Трифон двинулся к Пенкрату, тот развернулся, сделал несколько нетвердых шагов, выхватил из кармана небольшой сверток и швырнул его в направлении борозды.
Балансируя на краю чертовой ямы, Пенкрат вдруг зашатался, попытался сделать шаг назад, обо что-то споткнулся…
— Стой, остолопина! Там — космическая радиация! Эфир! Бездна!
Как бронзовый, вдруг оказавшийся ненужным вождь, выкинув правую руку в сторону и вверх, грянулся вниз Пенкрашка…
И, подобно грязевому вулкану — такой вулкан Трифон видел совсем недавно на Тамани, — борозда омертвения втянула в себя зама по науке.

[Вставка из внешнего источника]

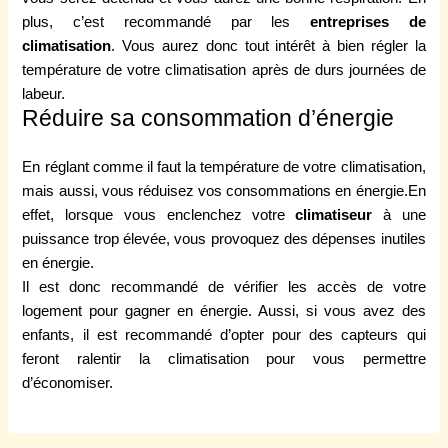
plus, c’est recommandé par les
entreprises de
climatisation
. Vous aurez donc tout intérêt à bien régler la
température de votre climatisation après de durs journées de
labeur.
Réduire sa consommation d’énergie
En réglant comme il faut la température de votre climatisation,
mais aussi, vous réduisez vos consommations en énergie.En
effet, lorsque vous enclenchez votre
climatiseur
à une
puissance trop élevée, vous provoquez des dépenses inutiles
en énergie.
Il est donc recommandé de vérifier les accès de votre
logement pour gagner en énergie. Aussi, si vous avez des
enfants, il est recommandé d’opter pour des capteurs qui
feront ralentir la climatisation pour vous permettre
d’économiser.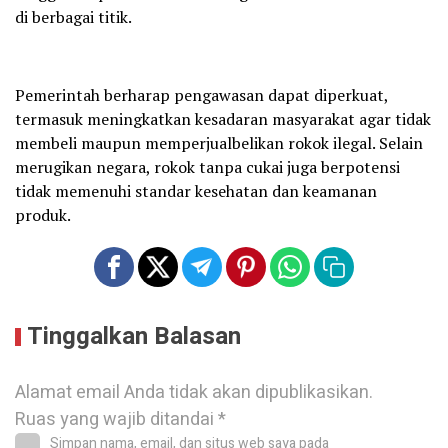
di berbagai titik.
Pemerintah berharap pengawasan dapat diperkuat,
termasuk meningkatkan kesadaran masyarakat agar tidak
membeli maupun memperjualbelikan rokok ilegal. Selain
merugikan negara, rokok tanpa cukai juga berpotensi
tidak memenuhi standar kesehatan dan keamanan
produk.
Tinggalkan Balasan
Alamat email Anda tidak akan dipublikasikan.
Ruas yang wajib ditandai
*
Simpan nama, email, dan situs web saya pada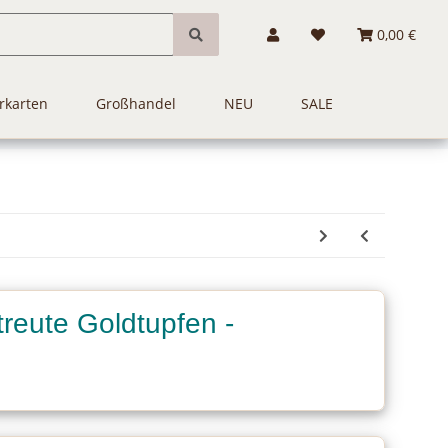
0,00 €
rkarten
Großhandel
NEU
SALE
treute Goldtupfen -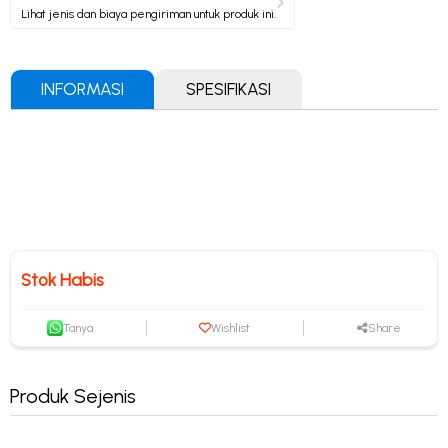
Lihat jenis dan biaya pengiriman untuk produk ini.
INFORMASI
SPESIFIKASI
Stok Habis
Tanya
Wishlist
Share
Produk Sejenis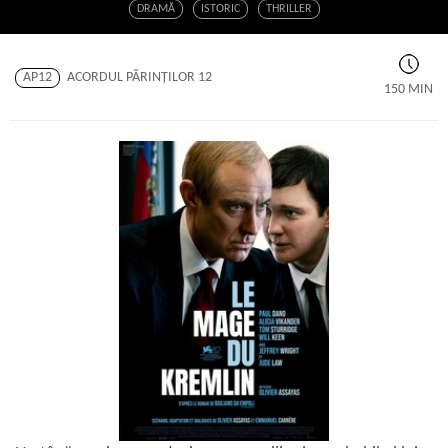
DRAMĂ
ISTORIC
THRILLER
AP12
ACORDUL PĂRINŢILOR 12
150 MIN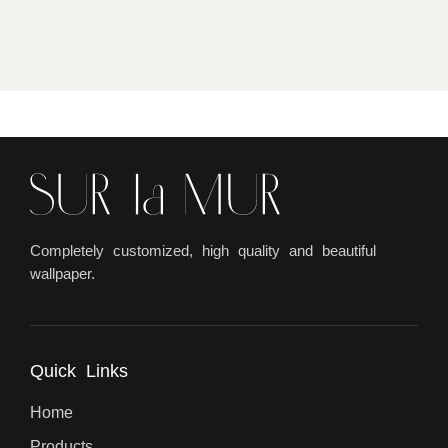
Completely customized, high quality and beautiful
wallpaper.
Quick Links
Home
Products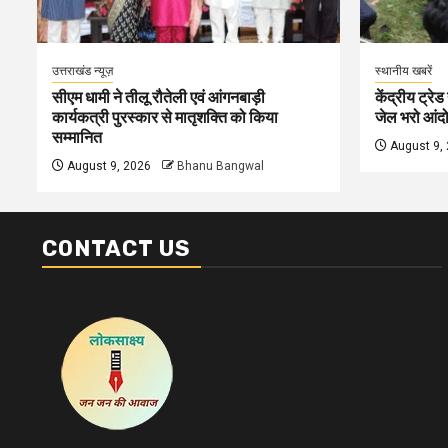
उत्तराखंड न्यूज़
स्थानीय खबरें
सीएम धामी ने तीलू रौतेली एवं आंगनबाड़ी
केंद्रीय ट्रेड
कार्यकत्री पुरस्कार से मातृशक्ति को किया
जेल भरो आंदोल
सम्मानित
August 9,
August 9, 2026
Bhanu Bangwal
CONTACT US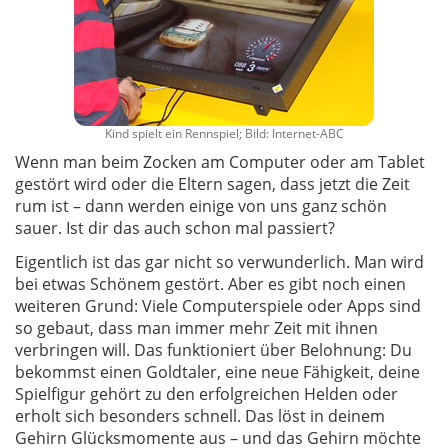
Kind spielt ein Rennspiel; Bild: Internet-ABC
Wenn man beim Zocken am Computer oder am Tablet
gestört wird oder die Eltern sagen, dass jetzt die Zeit
rum ist – dann werden einige von uns ganz schön
sauer. Ist dir das auch schon mal passiert?
Eigentlich ist das gar nicht so verwunderlich. Man wird
bei etwas Schönem gestört. Aber es gibt noch einen
weiteren Grund: Viele Computerspiele oder Apps sind
so gebaut, dass man immer mehr Zeit mit ihnen
verbringen will. Das funktioniert über Belohnung: Du
bekommst einen Goldtaler, eine neue Fähigkeit, deine
Spielfigur gehört zu den erfolgreichen Helden oder
erholt sich besonders schnell. Das löst in deinem
Gehirn Glücksmomente aus – und das Gehirn möchte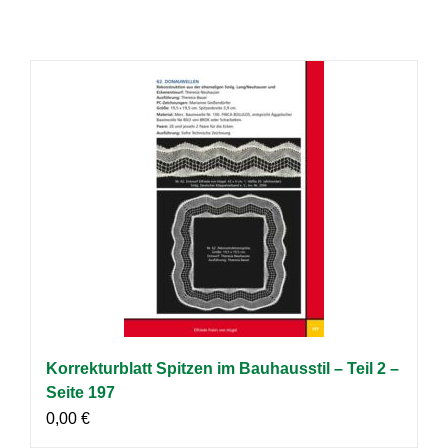
Korrekturblatt Spitzen im Bauhausstil – Teil 2 –
Seite 197
0,00
€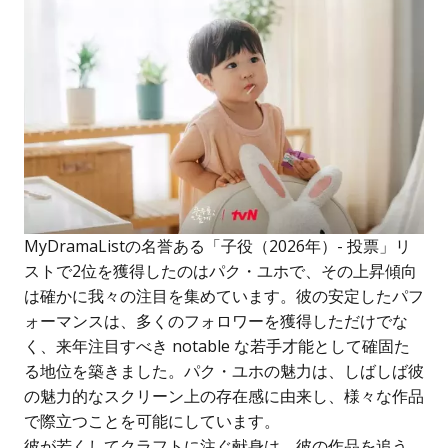
MyDramaListの名誉ある「子役（2026年）- 投票」リ
ストで2位を獲得したのはパク・ユホで、その上昇傾向
は確かに我々の注目を集めています。彼の安定したパフ
ォーマンスは、多くのフォロワーを獲得しただけでな
く、来年注目すべき notable な若手才能として確固た
る地位を築きました。パク・ユホの魅力は、しばしば彼
の魅力的なスクリーン上の存在感に由来し、様々な作品
で際立つことを可能にしています。
彼が若くしてクラフトに注ぐ献身は、彼の作品を追う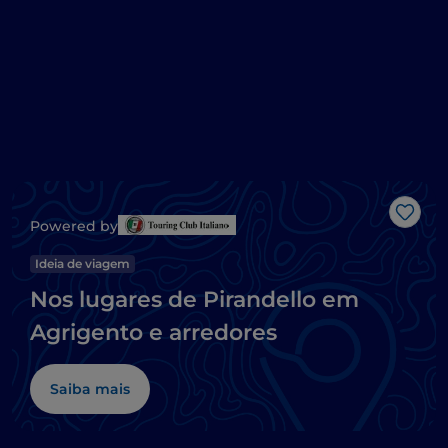
Gost
Powered by
Ideia de viagem
Nos lugares de Pirandello em
Agrigento e arredores
Saiba mais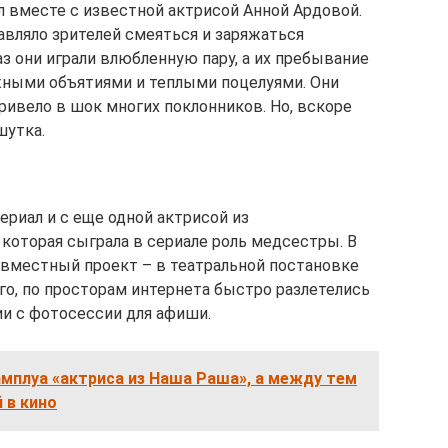
л вместе с известной актрисой Анной Ардовой.
авляло зрителей смеяться и заряжаться
 они играли влюбленную пару, а их пребывание
жными объятиями и теплыми поцелуями. Они
привело в шок многих поклонников. Но, вскоре
шутка.
риал и с еще одной актрисой из
 которая сыграла в сериале роль медсестры. В
совместный проект – в театральной постановке
го, по просторам интернета быстро разлетелись
 с фотосессии для афиши.
амплуа «актриса из Наша Раша», а между тем
 в кино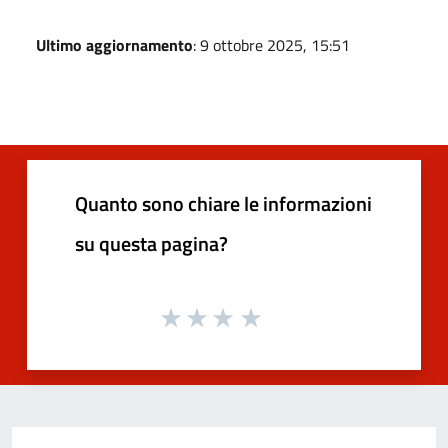
Ultimo aggiornamento
: 9 ottobre 2025, 15:51
Quanto sono chiare le informazioni
su questa pagina?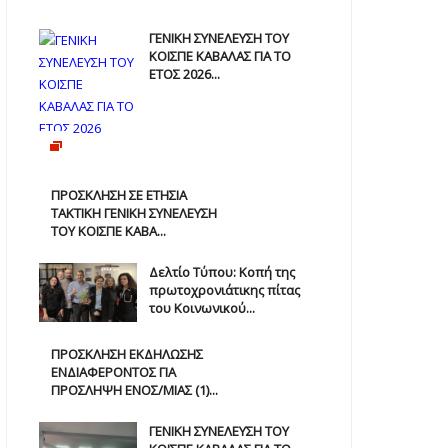
ΓΕΝΙΚΗ ΣΥΝΕΛΕΥΣΗ ΤΟΥ
ΚΟΙΣΠΕ ΚΑΒΑΛΑΣ ΓΙΑ ΤΟ
ΕΤΟΣ 2026...
ΠΡΟΣΚΛΗΣΗ ΣΕ ΕΤΗΣΙΑ
TAKTIKH ΓΕΝΙΚΗ ΣΥΝΕΛΕΥΣΗ
ΤΟΥ ΚΟΙΣΠΕ ΚΑΒΑ...
Δελτίο Τύπου: Κοπή της
πρωτοχρονιάτικης πίτας
του Κοινωνικού...
ΠΡΟΣΚΛΗΣΗ ΕΚΔΗΛΩΣΗΣ
ΕΝΔΙΑΦΕΡΟΝΤΟΣ ΓΙΑ
ΠΡΟΣΛΗΨΗ ΕΝOΣ/ΜΙΑΣ (1)...
ΓΕΝΙΚΗ ΣΥΝΕΛΕΥΣΗ ΤΟΥ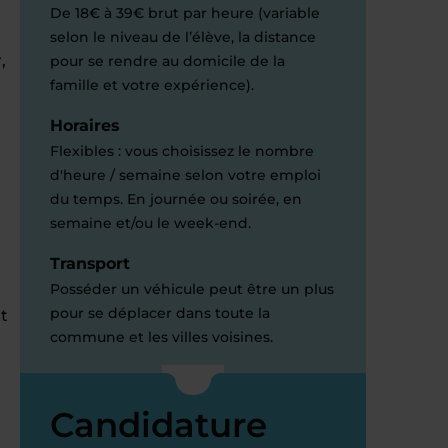
De 18€ à 39€ brut par heure (variable
selon le niveau de l’élève, la distance
,
pour se rendre au domicile de la
famille et votre expérience).
Horaires
Flexibles : vous choisissez le nombre
d'heure / semaine selon votre emploi
du temps. En journée ou soirée, en
semaine et/ou le week-end.
Transport
Posséder un véhicule peut être un plus
pour se déplacer dans toute la
t
commune et les villes voisines.
Candidature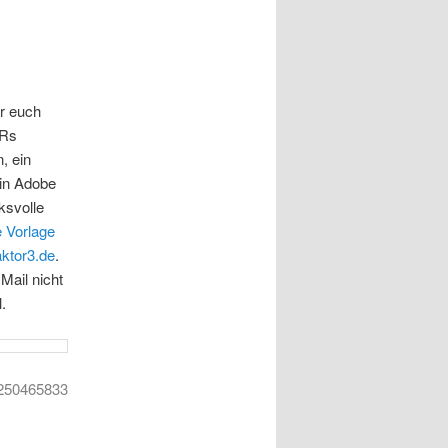
ür euch
TRs
, ein
 in Adobe
ksvolle
e Vorlage
ktor3.de
.
Mail nicht
.
 250465833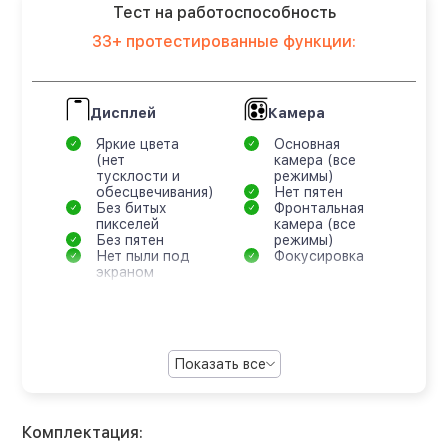
Тест на работоспособность
33+ протестированные функции:
Дисплей
Камера
Яркие цвета
Основная
(нет
камера (все
тусклости и
режимы)
обесцвечивания)
Нет пятен
Без битых
Фронтальная
пикселей
камера (все
Без пятен
режимы)
Нет пыли под
Фокусировка
экраном
Показать все
Комплектация:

Пытаясь всосать и растворить Пенкрашку в своей вязкой жиже, не продуваемой воздухом, не проницаемой взглядом, борозда грубо чмокнула…
Но тут же и вытолкнула тело назад.
Олег Антонович никуда не пропал, на струйки и дымки не расслоился. Правда, капюшон с его головы сбился набок, а дыхание на время пресеклось…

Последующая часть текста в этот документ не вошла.